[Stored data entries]
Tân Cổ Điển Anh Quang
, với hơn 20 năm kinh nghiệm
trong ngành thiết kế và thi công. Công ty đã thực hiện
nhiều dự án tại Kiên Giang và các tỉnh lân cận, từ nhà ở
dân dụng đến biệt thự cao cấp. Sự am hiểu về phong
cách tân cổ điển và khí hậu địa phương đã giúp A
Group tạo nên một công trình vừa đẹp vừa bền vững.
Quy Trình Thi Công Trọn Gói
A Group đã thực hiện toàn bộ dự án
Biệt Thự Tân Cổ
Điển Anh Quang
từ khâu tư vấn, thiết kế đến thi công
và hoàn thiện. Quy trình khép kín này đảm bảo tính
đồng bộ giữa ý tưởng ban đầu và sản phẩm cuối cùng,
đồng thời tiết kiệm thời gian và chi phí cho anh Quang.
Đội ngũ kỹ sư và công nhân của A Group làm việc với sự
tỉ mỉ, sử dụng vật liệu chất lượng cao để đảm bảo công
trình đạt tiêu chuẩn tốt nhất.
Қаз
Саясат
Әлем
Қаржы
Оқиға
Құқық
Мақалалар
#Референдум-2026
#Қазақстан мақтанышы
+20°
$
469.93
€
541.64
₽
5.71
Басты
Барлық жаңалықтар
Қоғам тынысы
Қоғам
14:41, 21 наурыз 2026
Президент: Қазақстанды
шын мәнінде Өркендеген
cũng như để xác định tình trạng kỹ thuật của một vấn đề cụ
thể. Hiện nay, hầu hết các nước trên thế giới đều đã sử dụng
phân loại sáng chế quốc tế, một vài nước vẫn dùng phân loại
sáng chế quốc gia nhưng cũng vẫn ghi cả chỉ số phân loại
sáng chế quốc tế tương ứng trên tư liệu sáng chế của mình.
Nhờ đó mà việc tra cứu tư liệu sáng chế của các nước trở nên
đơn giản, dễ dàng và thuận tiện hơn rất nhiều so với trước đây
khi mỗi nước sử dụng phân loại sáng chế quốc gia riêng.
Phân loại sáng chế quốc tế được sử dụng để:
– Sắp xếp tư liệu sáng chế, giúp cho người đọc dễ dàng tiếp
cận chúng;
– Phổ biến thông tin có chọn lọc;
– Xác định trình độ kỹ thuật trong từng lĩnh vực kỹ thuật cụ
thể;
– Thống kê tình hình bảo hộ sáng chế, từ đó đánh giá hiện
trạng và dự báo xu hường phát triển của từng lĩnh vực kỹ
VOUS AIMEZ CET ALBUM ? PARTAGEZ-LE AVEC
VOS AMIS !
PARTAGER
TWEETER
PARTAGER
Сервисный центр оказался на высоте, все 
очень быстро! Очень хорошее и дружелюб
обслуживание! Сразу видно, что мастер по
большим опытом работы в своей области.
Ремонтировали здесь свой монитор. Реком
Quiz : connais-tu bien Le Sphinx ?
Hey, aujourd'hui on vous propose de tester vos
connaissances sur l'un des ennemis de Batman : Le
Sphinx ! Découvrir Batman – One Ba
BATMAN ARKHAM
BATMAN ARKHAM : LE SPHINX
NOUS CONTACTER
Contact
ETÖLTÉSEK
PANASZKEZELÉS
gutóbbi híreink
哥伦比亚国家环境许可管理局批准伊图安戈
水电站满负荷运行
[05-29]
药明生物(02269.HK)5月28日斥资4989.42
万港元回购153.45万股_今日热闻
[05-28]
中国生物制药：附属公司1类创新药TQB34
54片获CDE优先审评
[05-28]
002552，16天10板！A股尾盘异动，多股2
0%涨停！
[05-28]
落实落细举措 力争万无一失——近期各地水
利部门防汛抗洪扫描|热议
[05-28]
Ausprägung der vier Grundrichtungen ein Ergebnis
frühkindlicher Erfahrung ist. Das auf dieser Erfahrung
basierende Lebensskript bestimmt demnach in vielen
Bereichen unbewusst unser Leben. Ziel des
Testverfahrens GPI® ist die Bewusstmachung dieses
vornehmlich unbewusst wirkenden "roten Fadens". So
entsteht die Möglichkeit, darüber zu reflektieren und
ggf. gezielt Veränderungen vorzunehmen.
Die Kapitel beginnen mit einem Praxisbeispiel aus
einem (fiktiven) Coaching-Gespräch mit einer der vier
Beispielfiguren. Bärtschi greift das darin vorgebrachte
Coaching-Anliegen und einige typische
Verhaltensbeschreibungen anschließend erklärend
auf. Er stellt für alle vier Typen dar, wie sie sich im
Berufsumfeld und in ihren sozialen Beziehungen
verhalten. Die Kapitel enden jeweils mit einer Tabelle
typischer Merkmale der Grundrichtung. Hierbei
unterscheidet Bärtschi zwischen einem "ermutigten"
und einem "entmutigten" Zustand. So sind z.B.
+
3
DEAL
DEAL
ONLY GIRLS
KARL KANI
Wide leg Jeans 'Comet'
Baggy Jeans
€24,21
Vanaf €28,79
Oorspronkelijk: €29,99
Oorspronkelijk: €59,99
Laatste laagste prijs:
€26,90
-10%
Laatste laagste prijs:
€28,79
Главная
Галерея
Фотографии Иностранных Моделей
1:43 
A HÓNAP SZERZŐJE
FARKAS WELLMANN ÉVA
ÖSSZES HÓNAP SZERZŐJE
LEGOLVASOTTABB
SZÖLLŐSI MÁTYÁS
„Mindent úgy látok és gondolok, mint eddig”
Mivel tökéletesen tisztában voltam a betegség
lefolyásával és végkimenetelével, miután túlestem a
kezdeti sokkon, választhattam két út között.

Task instructions - Copy the material from its first line through the line with "đồng bộ giữa", renaming every "dự án" to "hạng mục" and keeping everything else unchanged.

Answer for the task -
Tân Cổ Điển Anh Quang
, với hơn 20 năm kinh nghiệm
trong ngành thiết kế và thi công. Công ty đã thực hiện
nhiều hạng mục tại Kiên Giang và các tỉnh lân cận, từ nhà ở
dân dụng đến biệt thự cao cấp. Sự am hiểu về phong
cách tân cổ điển và khí hậu địa phương đã giúp A
Group tạo nên một công trình vừa đẹp vừa bền vững.
Quy Trình Thi Công Trọn Gói
A Group đã thực hiện toàn bộ hạng mục
Biệt Thự Tân Cổ
Điển Anh Quang
từ khâu tư vấn, thiết kế đến thi công
và hoàn thiện. Quy trình khép kín này đảm bảo tính
đồng bộ giữa ý tưởng ban đầu và sản phẩm cuối cùng,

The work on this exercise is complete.